■ **Goal of the exercise**:
For each line below that holds "lines", return the line as it stands.

┏━━

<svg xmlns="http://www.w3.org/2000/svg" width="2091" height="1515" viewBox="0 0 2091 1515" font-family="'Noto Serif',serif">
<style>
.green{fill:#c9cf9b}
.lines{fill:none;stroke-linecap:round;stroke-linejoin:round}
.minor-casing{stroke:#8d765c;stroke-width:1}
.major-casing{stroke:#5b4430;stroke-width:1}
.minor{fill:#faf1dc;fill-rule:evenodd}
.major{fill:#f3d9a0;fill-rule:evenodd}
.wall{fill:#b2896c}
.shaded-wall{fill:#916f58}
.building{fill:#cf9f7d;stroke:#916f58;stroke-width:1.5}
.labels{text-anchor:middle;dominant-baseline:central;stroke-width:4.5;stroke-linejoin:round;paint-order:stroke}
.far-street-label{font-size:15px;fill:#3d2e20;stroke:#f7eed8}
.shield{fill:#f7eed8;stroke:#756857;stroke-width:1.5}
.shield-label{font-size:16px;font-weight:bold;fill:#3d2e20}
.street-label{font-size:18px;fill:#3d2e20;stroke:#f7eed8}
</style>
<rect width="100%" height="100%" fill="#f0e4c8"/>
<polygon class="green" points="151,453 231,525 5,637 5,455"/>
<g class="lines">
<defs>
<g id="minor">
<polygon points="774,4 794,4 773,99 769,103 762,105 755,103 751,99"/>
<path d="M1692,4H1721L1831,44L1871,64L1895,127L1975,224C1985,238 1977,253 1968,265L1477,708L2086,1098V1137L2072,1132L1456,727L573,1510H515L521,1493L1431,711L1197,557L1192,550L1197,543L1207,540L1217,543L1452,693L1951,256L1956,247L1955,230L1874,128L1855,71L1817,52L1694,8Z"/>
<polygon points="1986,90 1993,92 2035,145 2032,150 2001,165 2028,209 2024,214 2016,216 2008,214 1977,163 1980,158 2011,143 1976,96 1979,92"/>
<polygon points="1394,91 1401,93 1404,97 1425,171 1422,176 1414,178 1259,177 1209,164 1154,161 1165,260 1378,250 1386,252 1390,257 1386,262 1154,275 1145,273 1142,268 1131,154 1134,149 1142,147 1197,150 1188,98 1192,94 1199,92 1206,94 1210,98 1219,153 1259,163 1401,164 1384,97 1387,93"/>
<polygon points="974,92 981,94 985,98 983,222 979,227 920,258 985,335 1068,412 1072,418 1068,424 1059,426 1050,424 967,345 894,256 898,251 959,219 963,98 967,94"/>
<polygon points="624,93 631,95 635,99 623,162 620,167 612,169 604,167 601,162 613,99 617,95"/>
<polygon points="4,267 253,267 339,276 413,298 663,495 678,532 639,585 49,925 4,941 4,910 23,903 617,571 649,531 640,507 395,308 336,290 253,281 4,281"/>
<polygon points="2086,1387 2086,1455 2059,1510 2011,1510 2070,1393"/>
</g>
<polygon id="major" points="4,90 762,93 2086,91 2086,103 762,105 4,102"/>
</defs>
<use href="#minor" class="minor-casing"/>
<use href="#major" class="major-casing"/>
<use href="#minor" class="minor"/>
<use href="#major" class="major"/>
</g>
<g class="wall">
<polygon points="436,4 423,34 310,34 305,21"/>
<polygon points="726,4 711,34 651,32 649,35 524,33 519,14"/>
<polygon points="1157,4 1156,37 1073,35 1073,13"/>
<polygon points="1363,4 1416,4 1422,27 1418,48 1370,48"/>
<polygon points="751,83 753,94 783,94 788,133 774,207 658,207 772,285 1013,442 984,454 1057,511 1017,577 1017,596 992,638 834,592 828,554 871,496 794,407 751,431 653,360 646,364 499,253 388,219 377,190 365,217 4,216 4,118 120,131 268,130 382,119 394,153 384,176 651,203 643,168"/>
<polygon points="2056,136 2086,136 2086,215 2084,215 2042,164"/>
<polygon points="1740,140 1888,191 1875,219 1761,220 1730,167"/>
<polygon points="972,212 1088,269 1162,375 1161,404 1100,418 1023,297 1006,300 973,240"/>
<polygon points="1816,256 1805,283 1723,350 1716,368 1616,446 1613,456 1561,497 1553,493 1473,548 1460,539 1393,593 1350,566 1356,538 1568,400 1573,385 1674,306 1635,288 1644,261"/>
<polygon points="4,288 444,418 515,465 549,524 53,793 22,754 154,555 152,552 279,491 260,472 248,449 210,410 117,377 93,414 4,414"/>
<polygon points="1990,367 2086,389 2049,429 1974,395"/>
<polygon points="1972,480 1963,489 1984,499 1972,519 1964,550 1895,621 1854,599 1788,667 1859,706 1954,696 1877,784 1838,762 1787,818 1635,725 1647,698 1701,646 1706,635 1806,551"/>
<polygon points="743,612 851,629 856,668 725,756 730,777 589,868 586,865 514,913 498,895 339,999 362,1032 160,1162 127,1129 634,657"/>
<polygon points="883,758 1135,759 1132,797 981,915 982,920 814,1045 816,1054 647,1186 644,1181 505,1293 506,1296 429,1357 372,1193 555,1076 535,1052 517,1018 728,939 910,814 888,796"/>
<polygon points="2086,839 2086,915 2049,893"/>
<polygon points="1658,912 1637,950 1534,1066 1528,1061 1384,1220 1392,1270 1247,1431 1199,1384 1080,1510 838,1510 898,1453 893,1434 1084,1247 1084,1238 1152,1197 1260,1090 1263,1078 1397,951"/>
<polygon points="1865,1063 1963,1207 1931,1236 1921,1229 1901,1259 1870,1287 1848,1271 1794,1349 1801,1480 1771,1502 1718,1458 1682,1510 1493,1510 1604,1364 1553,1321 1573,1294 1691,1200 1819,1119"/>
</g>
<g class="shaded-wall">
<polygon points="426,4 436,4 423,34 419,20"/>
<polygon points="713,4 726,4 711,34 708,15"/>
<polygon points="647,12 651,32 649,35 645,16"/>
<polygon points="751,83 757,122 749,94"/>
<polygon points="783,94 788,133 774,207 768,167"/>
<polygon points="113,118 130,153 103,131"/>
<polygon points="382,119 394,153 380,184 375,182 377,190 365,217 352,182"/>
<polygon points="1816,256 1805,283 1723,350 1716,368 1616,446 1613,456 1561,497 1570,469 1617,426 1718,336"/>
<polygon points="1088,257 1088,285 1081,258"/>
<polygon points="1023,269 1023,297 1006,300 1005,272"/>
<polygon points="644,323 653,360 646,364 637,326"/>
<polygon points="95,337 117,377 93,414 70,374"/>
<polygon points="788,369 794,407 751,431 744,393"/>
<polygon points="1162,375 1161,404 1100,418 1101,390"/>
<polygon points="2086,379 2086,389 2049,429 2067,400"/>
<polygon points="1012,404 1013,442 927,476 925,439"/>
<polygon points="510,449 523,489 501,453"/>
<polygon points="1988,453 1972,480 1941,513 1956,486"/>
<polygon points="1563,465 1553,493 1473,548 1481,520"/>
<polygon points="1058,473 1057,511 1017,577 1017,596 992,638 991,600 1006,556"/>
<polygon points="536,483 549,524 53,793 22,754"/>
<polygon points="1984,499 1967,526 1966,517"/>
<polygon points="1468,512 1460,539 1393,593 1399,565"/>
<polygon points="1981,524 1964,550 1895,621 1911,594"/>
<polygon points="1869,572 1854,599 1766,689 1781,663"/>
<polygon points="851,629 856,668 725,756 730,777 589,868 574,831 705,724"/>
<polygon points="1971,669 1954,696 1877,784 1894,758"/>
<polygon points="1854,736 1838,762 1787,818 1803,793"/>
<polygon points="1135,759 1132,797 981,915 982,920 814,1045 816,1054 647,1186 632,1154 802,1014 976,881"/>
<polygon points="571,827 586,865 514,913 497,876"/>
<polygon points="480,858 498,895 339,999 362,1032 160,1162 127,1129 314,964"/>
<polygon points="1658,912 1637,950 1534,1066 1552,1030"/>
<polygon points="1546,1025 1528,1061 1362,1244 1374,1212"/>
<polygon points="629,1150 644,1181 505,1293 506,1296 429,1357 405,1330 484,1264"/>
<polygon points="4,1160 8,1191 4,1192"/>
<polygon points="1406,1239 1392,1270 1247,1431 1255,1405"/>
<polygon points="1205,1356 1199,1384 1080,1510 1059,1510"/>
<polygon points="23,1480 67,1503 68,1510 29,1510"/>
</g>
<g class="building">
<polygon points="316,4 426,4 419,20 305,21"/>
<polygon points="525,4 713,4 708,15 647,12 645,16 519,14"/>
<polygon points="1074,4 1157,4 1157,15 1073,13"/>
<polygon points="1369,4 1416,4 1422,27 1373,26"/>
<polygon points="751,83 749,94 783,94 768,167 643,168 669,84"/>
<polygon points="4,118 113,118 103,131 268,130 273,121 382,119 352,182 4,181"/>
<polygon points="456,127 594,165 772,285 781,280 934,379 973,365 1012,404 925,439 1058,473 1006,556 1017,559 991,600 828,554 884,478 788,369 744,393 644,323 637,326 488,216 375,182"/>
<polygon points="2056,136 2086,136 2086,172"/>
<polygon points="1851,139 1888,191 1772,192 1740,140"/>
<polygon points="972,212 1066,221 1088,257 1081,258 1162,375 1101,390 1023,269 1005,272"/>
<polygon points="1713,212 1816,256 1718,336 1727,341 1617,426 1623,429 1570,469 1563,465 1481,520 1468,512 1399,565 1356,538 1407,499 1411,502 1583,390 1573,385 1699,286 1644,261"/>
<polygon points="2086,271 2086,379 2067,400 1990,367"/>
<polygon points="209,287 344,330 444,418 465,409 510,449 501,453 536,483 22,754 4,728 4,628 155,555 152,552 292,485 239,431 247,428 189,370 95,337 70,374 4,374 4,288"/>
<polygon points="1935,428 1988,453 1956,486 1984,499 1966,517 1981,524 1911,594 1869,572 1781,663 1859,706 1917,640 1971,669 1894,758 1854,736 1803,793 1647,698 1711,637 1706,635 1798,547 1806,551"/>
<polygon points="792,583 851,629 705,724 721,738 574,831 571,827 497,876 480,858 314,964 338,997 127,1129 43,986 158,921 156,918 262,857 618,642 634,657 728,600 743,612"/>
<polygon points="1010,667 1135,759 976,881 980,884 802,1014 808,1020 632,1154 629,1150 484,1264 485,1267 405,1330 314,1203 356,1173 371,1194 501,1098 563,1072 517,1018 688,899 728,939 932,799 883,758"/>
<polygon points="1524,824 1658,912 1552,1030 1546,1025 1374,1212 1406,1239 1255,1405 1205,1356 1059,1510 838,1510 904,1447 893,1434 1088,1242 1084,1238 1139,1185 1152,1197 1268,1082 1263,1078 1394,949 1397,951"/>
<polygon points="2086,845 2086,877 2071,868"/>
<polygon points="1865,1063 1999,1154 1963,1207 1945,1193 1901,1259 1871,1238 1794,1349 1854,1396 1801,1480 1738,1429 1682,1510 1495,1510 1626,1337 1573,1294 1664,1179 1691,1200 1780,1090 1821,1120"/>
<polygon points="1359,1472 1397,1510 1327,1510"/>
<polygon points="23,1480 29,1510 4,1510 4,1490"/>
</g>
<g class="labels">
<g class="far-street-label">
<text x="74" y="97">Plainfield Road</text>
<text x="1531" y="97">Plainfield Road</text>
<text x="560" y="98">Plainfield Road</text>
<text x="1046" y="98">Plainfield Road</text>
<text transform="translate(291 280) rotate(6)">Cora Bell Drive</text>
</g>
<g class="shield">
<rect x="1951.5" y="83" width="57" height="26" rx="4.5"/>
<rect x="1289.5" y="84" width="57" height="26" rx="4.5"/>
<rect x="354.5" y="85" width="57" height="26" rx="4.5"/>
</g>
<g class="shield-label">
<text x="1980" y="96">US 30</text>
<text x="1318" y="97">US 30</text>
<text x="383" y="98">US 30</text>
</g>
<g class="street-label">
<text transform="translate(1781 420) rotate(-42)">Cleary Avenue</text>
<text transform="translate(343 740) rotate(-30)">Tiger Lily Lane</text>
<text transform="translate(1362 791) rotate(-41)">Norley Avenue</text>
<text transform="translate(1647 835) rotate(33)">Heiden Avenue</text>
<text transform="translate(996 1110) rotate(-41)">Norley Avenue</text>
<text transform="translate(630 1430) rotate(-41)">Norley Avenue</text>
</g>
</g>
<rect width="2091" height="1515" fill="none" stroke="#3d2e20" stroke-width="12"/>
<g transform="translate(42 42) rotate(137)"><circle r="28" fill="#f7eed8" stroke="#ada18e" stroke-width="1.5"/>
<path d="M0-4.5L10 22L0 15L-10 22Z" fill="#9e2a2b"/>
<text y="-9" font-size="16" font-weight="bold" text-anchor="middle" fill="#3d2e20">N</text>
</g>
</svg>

┗━━

■ **Expected answer**:
.lines{fill:none;stroke-linecap:round;stroke-linejoin:round}
<g class="lines">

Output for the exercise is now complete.